Opinião

Transporte continua perdendo recursos

Emiliano Stanislau Affonso

 

A Cide (Contribuição de Intervenção no Domínio Econômico) tem um potencial de arrecadação anual de mais de R$ 20 bilhões, parcela dos quais deve ser investida no transporte público. A regra está prevista no artigo 177 da Constituição Federal, que determina que os recursos arrecadados serão destinados ao pagamento de subsídios a preços ou transporte de álcool combustível, gás natural e seus derivados e derivados de petróleo; ao financiamento de projetos ambientais relacionados com a indústria do petróleo e do gás; ao financiamento de programas de infra-estrutura de transportes.

Cabe ressaltar que contribuição do gênero foi o instrumento com o qual se resolveu o problema de transporte na Alemanha e está sendo utilizada com sucesso nos Estados Unidos e na Colômbia.

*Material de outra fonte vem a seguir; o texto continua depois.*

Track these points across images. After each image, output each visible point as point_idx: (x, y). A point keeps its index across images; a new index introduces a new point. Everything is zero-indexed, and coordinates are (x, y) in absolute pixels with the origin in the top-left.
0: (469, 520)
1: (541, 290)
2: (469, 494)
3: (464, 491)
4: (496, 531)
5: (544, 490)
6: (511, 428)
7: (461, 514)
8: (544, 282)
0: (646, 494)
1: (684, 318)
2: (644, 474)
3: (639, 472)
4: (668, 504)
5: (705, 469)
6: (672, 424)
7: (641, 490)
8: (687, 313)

O mecanismo cria recursos permanentes que podem alavancar outros, oriundos dos governos estaduais e municipais e, em médio prazo, solucionar as questões de infra-estrutura básica de nossas metrópoles, cuja carência está acabando com sua competitividade e seus empregos. Pode propiciar a reestruturação e a racionalização do transporte coletivo, com a implantação de linhas estruturadoras (Metrô, Trens, VLTs, corredores de ônibus), diminuindo as deseconomias das cidades e aumentando sua eficiência. Será também um instrumento fundamental para recuperar nossas estradas e ferrovias e implantar a intermodalidade no sistema de transporte de carga e de passageiros, dando maior competitividade e eficiência ao nosso País.

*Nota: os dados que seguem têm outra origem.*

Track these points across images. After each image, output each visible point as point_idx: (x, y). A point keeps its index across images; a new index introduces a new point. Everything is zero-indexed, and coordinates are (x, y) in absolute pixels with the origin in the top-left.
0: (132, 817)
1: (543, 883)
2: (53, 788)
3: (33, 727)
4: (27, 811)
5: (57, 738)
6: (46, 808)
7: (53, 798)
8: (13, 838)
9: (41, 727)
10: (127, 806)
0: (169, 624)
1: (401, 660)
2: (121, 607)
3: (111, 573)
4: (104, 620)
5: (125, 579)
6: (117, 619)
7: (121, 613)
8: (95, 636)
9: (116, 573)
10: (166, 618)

No entanto e apesar de a Lei 10.636, que instituiu as diretrizes para a utilização da Cide, ter entrado em vigor em 2003, o veto aos artigos que deixavam claros os critérios de investimento dos recursos sinalizou que o Governo Lula pretendia continuar desviando sua aplicação. Tal fato fica evidente ao se confrontar as rubricas de arrecadação com as relativas à implantação e manutenção da infra-estrutura de transportes.

Em 2002, a arrecadação da Cide somou mais de R$ 8 bilhões, dos quais quase nada foi aplicado no setor. O Governo desviou recursos ou utilizou para gerar o superávit fiscal acertado com o FMI. Em 2003, a situação foi pior: só foram investidos R$ 216 milhões (aproximadamente 2% da arrecadação prevista), dos quais nada no transporte coletivo.

Em 2004, pela nova redação dada ao inciso II do artigo 159 da Constituição, 29% dos recursos da Cide passaram a ser repassados aos estados e ao Distrito Federal. Desses, 25% aos municípios, para que sejam aplicados na infra-estrutura de transporte. Apesar desse avanço, a situação se manteve inalterada, só foram empenhados R$ 28,3 milhões para serem investidos pelo Ministério das Cidades e, dos recursos encaminhados aos estados, apenas São Paulo aplicou em transporte coletivo, priorizando o Metrô e a CPTM.

A mobilização das entidades, entre elas o SEESP, continua. O desvio de recursos da Cide foi considerado inconstitucional pelo Supremo Tribunal Federal. O Tribunal de Contas da União, por sua vez, “aconselhou” que o governo federal não os contingenciasse.